## Problem
Report each line of the entries that includes "coûts" by copying it.

○ ○ ○

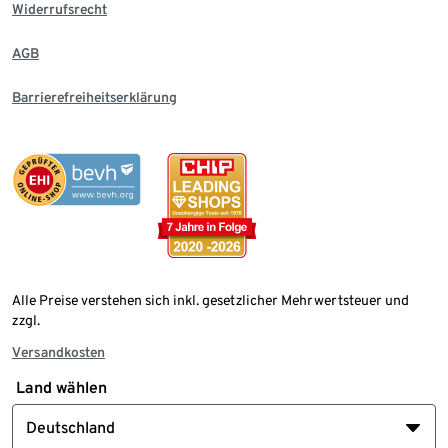
Widerrufsrecht
AGB
Barrierefreiheitserklärung
Alle Preise verstehen sich inkl. gesetzlicher Mehrwertsteuer und
zzgl.
Versandkosten
Land wählen
Deutschland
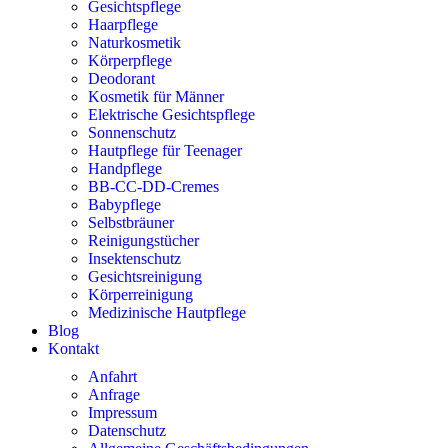
Gesichtspflege
Haarpflege
Naturkosmetik
Körperpflege
Deodorant
Kosmetik für Männer
Elektrische Gesichtspflege
Sonnenschutz
Hautpflege für Teenager
Handpflege
BB-CC-DD-Cremes
Babypflege
Selbstbräuner
Reinigungstücher
Insektenschutz
Gesichtsreinigung
Körperreinigung
Medizinische Hautpflege
Blog
Kontakt
Anfahrt
Anfrage
Impressum
Datenschutz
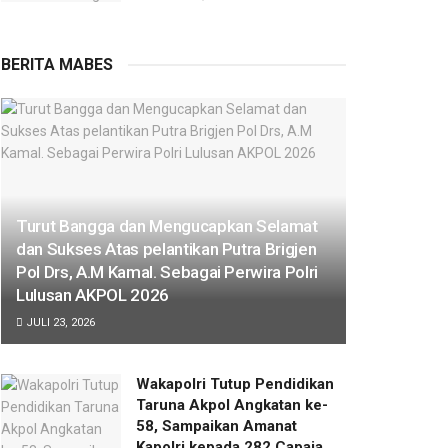
BERITA MABES
Turut Bangga dan Mengucapkan Selamat
dan Sukses Atas pelantikan Putra Brigjen
Pol Drs, A.M Kamal. Sebagai Perwira Polri
Lulusan AKPOL 2026
JULI 23, 2026
Wakapolri Tutup Pendidikan
Taruna Akpol Angkatan ke-
58, Sampaikan Amanat
Kapolri kepada 282 Capaja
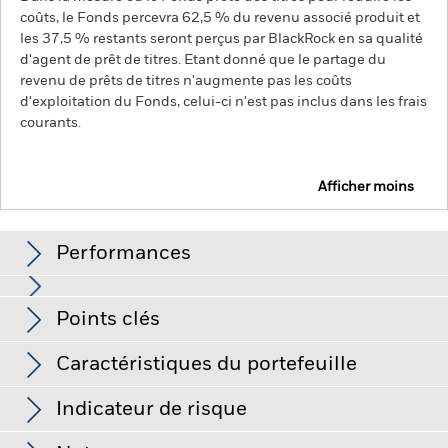
coûts, le Fonds percevra 62,5 % du revenu associé produit et
les 37,5 % restants seront perçus par BlackRock en sa qualité
d'agent de prêt de titres. Etant donné que le partage du
revenu de prêts de titres n'augmente pas les coûts
d'exploitation du Fonds, celui-ci n'est pas inclus dans les frais
courants.
Afficher moins
BGF World Technology Fund
Performances
Graphique
Points clés
Le risque d'investissement est concentré sur des secteurs,
pays, devises ou sociétés spécifiques. Cela signifie que le
Fonds est plus sensible aux événements locaux, que ces
Voir le graphique complet
Caractéristiques du portefeuille
derniers relèvent de l’économie, du marché, de la politique, du
Net Assets of Fund
USD 19 433 802 388
développement durable ou du cadre réglementaire.
La valeur
au 07/août/2026
Performances
des actions ou titres liés à des actions peut être affectée par
Indicateur de risque
les fluctuations quotidiennes des marchés boursiers. Les
Nombre de positions
70
Date de lancement du Fonds
03/mars/1995
autres facteurs ayant une influence sont l'actualité politique
au 30/juin/2026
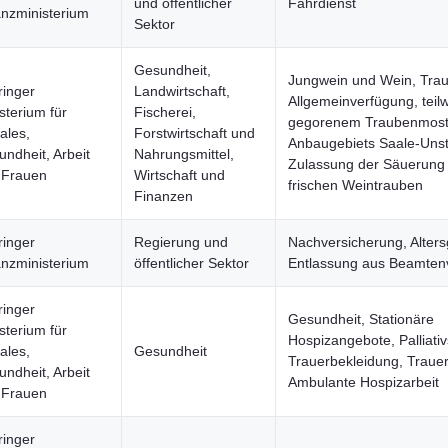
und öffentlicher
Fahrdienst
anzministerium
Sektor
Gesundheit,
Jungwein und Wein, Tra
ringer
Landwirtschaft,
Allgemeinverfügung, teil
sterium für
Fischerei,
gegorenem Traubenmost
ales,
Forstwirtschaft und
Anbaugebiets Saale-Unst
ndheit, Arbeit
Nahrungsmittel,
Zulassung der Säuerung
 Frauen
Wirtschaft und
frischen Weintrauben
Finanzen
ringer
Regierung und
Nachversicherung, Alters
anzministerium
öffentlicher Sektor
Entlassung aus Beamtenv
ringer
Gesundheit, Stationäre
sterium für
Hospizangebote, Palliativ
ales,
Gesundheit
Trauerbekleidung, Trauer
ndheit, Arbeit
Ambulante Hospizarbeit
 Frauen
ringer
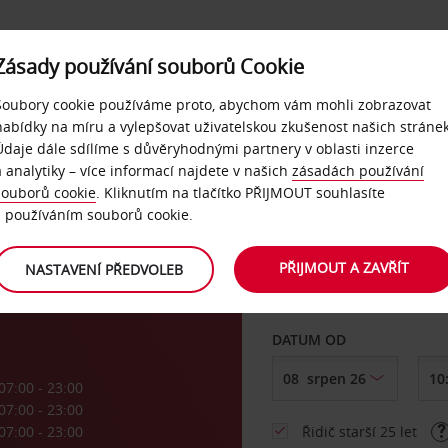
Zásady používání souborů Cookie
NAŠE SLUŽBY
FIREMNÍ ZÁKAZNÍCI
QUICKPASS
Soubory cookie používáme proto, abychom vám mohli zobrazovat
nabídky na míru a vylepšovat uživatelskou zkušenost našich stránek
Údaje dále sdílíme s důvěryhodnými partnery v oblasti inzerce
a analytiky – více informací najdete v našich
zásadách používání
souborů cookie
. Kliknutím na tlačítko PŘIJMOUT souhlasíte
VYZVEDNOUT Z
s používáním souborů cookie.
onn
PŘIJMOUT A ZAVŘÍT
NASTAVENÍ PŘEDVOLEB
Vyberte si jiné místo 
DATUM OD
07:00 - 23:00
07:00 - 23:00
07:00 - 23:00
Řidič starší 25 let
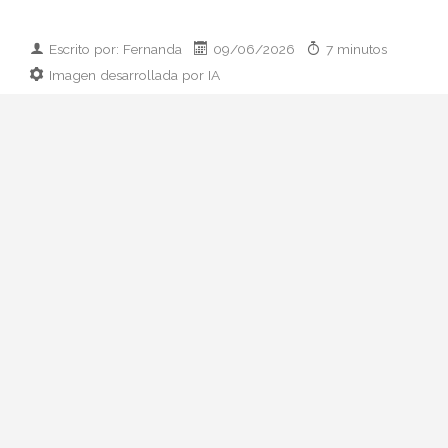
Escrito por: Fernanda
09/06/2026
7 minutos
Imagen desarrollada por IA
Analizamos la dupla de moda más
influyente del momento: cómo empezaron
en 2011, qué pasó con el retiro de 2023 y
por qué su regreso colaborativo define las
alfombras rojas de 2026.
Hay parejas creativas en la moda y luego
está esto: Zendaya y Law Roach. Una
actriz que ha pasado de Disney a portada
de Vogue Italia y un estilista que se
autodenomina
image architect
y ha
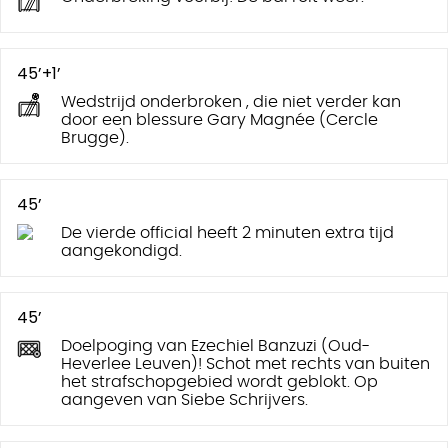
45’+1’
Wedstrijd onderbroken , die niet verder kan
door een blessure Gary Magnée (Cercle
Brugge).
45’
De vierde official heeft 2 minuten extra tijd
aangekondigd.
45’
Doelpoging van Ezechiel Banzuzi (Oud-
Heverlee Leuven)! Schot met rechts van buiten
het strafschopgebied wordt geblokt. Op
aangeven van Siebe Schrijvers.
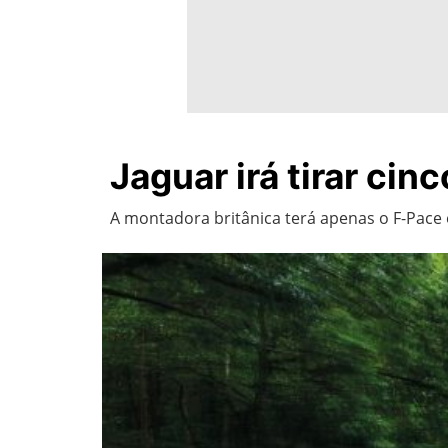
Jaguar irá tirar ci
A montadora britânica terá apenas o F-Pace 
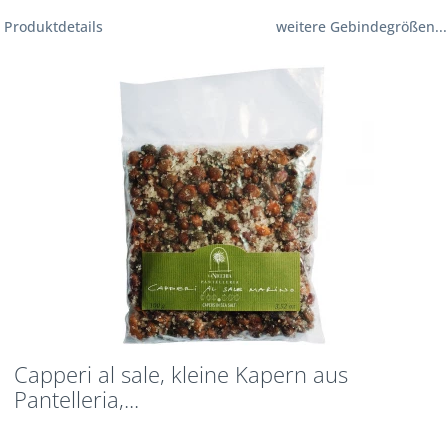
Produktdetails
weitere Gebindegrößen...
Capperi al sale, kleine Kapern aus
Pantelleria,...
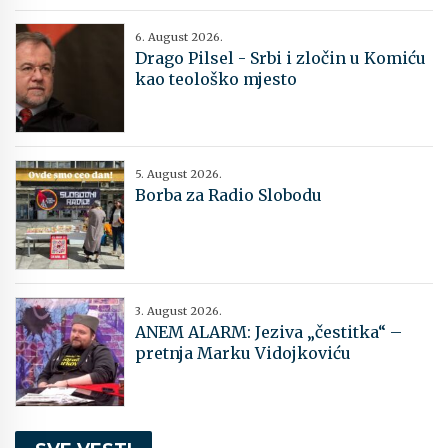
6. August 2026.
Drago Pilsel - Srbi i zločin u Komiću
kao teološko mjesto
5. August 2026.
Borba za Radio Slobodu
3. August 2026.
ANEM ALARM: Jeziva „čestitka“ –
pretnja Marku Vidojkoviću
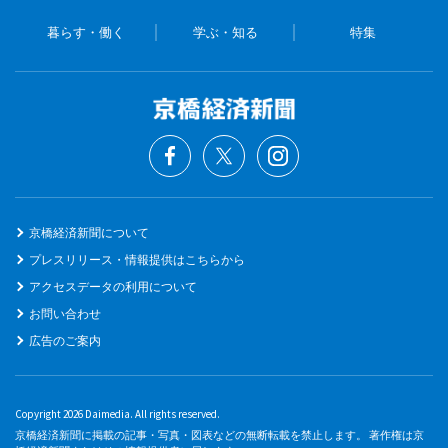
暮らす・働く
学ぶ・知る
特集
京橋経済新聞について
プレスリリース・情報提供はこちらから
アクセスデータの利用について
お問い合わせ
広告のご案内
Copyright 2026 Daimedia. All rights reserved.
京橋経済新聞に掲載の記事・写真・図表などの無断転載を禁止します。 著作権は京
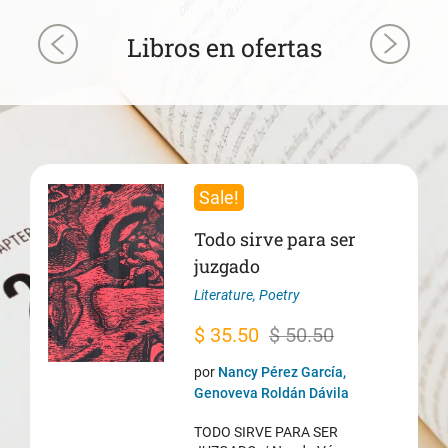
Libros en ofertas
Sale!
Todo sirve para ser
juzgado
Literature
,
Poetry
Original
Current
$
35.50
$
50.50
price
price
por
Nancy Pérez García,
was:
is:
Genoveva Roldán Dávila
$ 50.50.
$ 35.50.
TODO SIRVE PARA SER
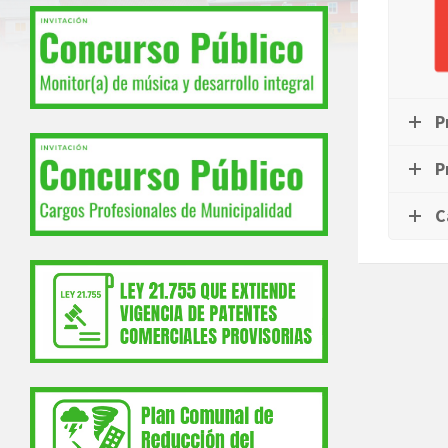
P
P
C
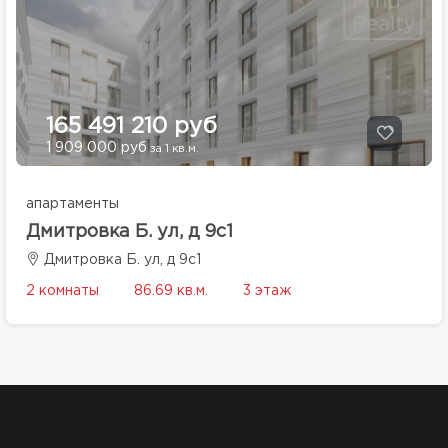
165 491 210 руб
1 909 000 руб
за 1 кв.м.
апартаменты
Дмитровка Б. ул, д 9с1
Дмитровка Б. ул, д 9с1
2 комнаты
86.69 кв.м.
3 этаж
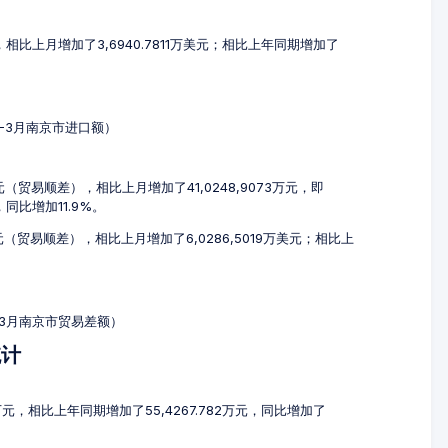
元，相比上月增加了3,6940.7811万美元；相比上年同期增加了
1-3月南京市进口额）
万元（贸易顺差），相比上月增加了41,0248,9073万元，即
元，同比增加11.9%。
美元（贸易顺差），相比上月增加了6,0286,5019万美元；相比上
1-3月南京市贸易差额）
统计
5万元，相比上年同期增加了55,4267.782万元，同比增加了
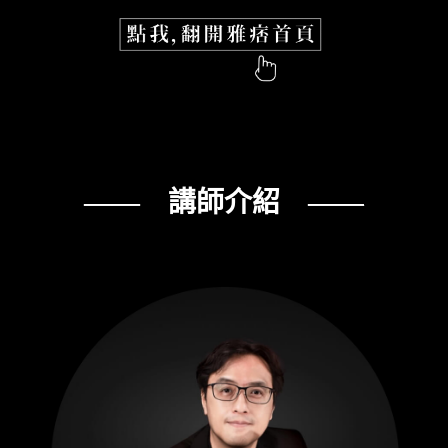
—— 講師介紹 ——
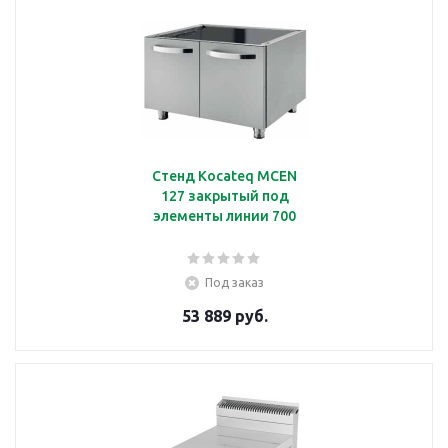
Стенд Kocateq MCEN
127 закрытый под
элементы линии 700
Под заказ
53 889 руб.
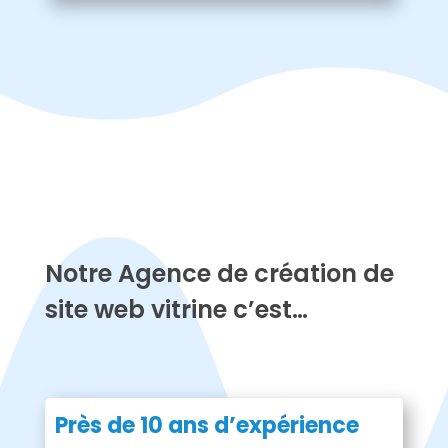
Notre Agence de création de
site web vitrine c’est…
Près de 10 ans d’expérience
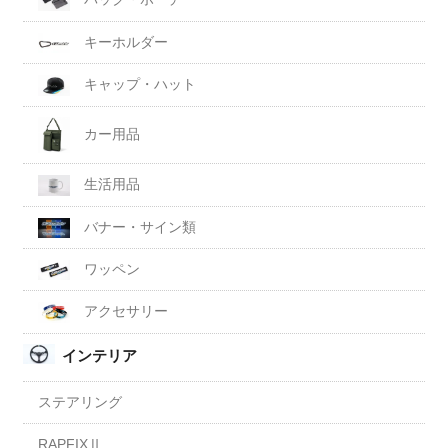
キーホルダー
キャップ・ハット
カー用品
生活用品
バナー・サイン類
ワッペン
アクセサリー
インテリア
ステアリング
RAPFIXⅡ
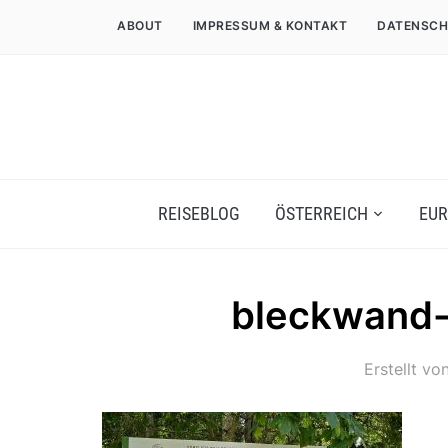
ABOUT
IMPRESSUM & KONTAKT
DATENSCH
REISEBLOG
ÖSTERREICH
EUR
bleckwand-
Erstellt vo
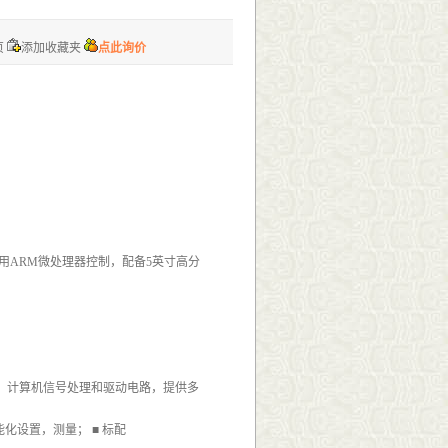
页
添加收藏夹
点此询价
用ARM微处理器控制，配备5英寸高分
、计算机信号处理和驱动电路，提供多
化设置，测量； ■ 标配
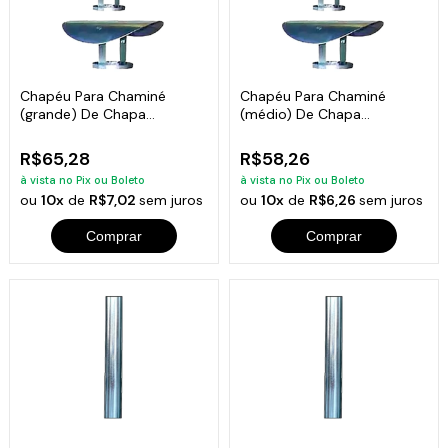
Chapéu Para Chaminé
Chapéu Para Chaminé
(grande) De Chapa
(médio) De Chapa
Galvanizada
Galvanizada
R$65,28
R$58,26
à vista no Pix ou Boleto
à vista no Pix ou Boleto
ou
10x
de
R$7,02
sem juros
ou
10x
de
R$6,26
sem juros
Comprar
Comprar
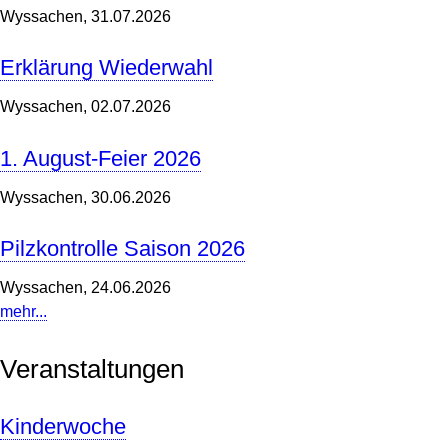
Wyssachen,
31.07.2026
Erklärung Wiederwahl
Wyssachen,
02.07.2026
1. August-Feier 2026
Wyssachen,
30.06.2026
Pilzkontrolle Saison 2026
Wyssachen,
24.06.2026
mehr...
Veranstaltungen
Kinderwoche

○ ○ ○

## Task solution
coûts, le Fonds percevra 62,5 % du revenu associé produit et
revenu de prêts de titres n'augmente pas les coûts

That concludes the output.